:: Problem statement ::
Going through the data below, please show each line containing the string "thumb".

:: Records provided ::
▬▬▬▬▬▬

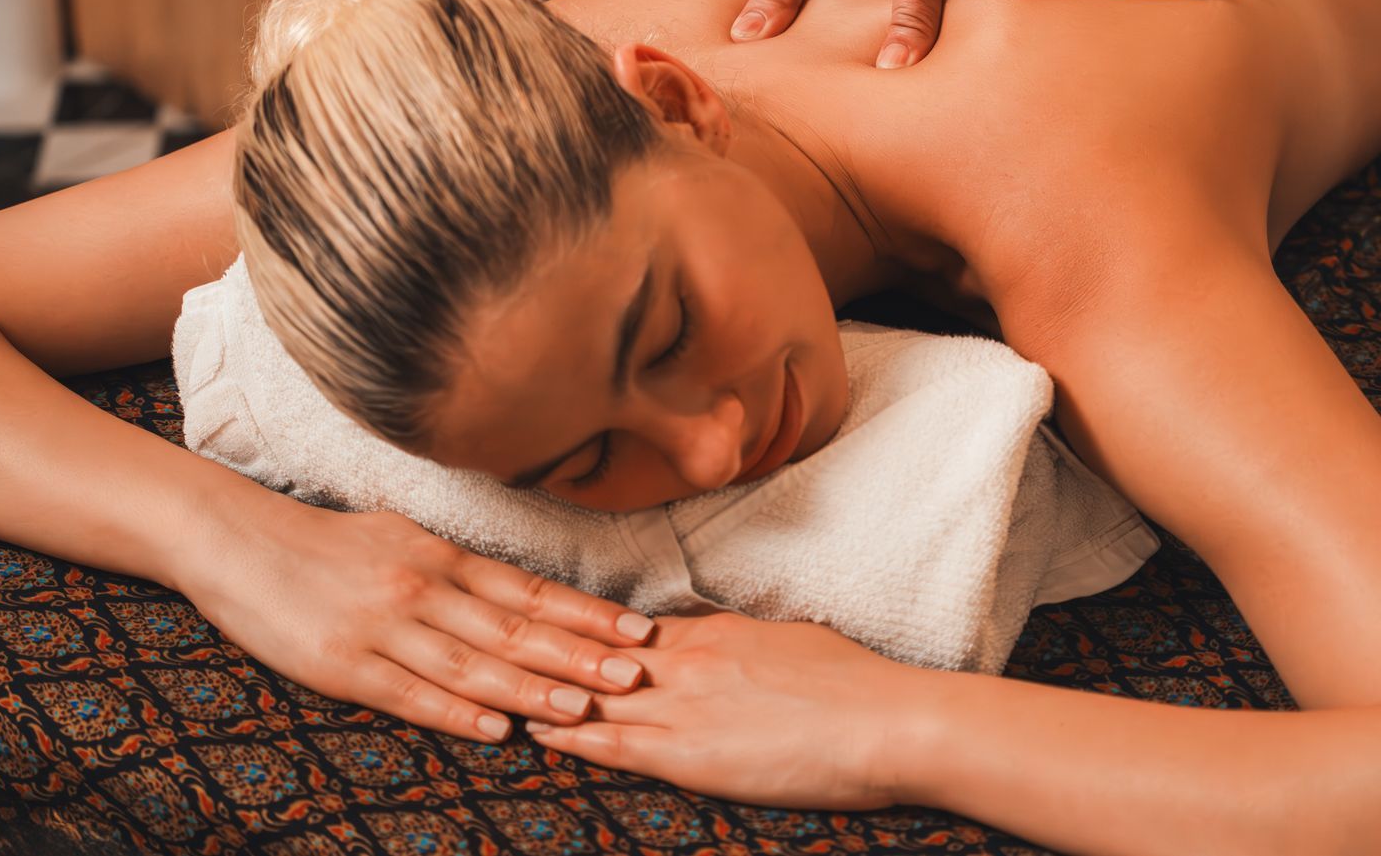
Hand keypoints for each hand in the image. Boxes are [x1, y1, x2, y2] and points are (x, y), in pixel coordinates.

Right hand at [174, 496, 656, 741]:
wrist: (236, 538)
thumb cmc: (327, 541)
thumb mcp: (403, 537)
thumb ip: (459, 567)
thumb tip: (521, 592)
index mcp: (442, 556)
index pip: (531, 590)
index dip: (587, 613)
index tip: (636, 630)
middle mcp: (423, 588)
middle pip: (513, 628)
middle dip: (579, 654)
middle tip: (633, 673)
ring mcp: (383, 627)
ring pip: (471, 664)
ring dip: (531, 689)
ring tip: (583, 708)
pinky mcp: (342, 665)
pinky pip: (409, 694)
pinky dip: (456, 714)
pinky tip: (497, 731)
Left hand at [524, 611, 924, 809]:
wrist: (886, 720)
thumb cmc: (857, 684)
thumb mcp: (793, 644)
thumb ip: (750, 645)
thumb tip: (738, 648)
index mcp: (714, 632)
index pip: (627, 631)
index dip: (581, 634)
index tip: (544, 628)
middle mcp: (688, 660)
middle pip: (594, 656)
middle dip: (543, 655)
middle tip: (494, 644)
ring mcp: (685, 704)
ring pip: (593, 696)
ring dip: (542, 694)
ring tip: (497, 688)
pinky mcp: (689, 752)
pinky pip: (614, 743)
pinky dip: (570, 739)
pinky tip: (538, 736)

▬▬▬▬▬▬

:: Answer to the problem ::
thumb cmc: (327, 541)
thumb mcp: (403, 537)
thumb ip: (459, 567)
thumb tip: (521, 592)
thumb cmc: (857, 684)
thumb mcp: (793, 644)
thumb ip: (750, 645)
thumb tip: (738, 648)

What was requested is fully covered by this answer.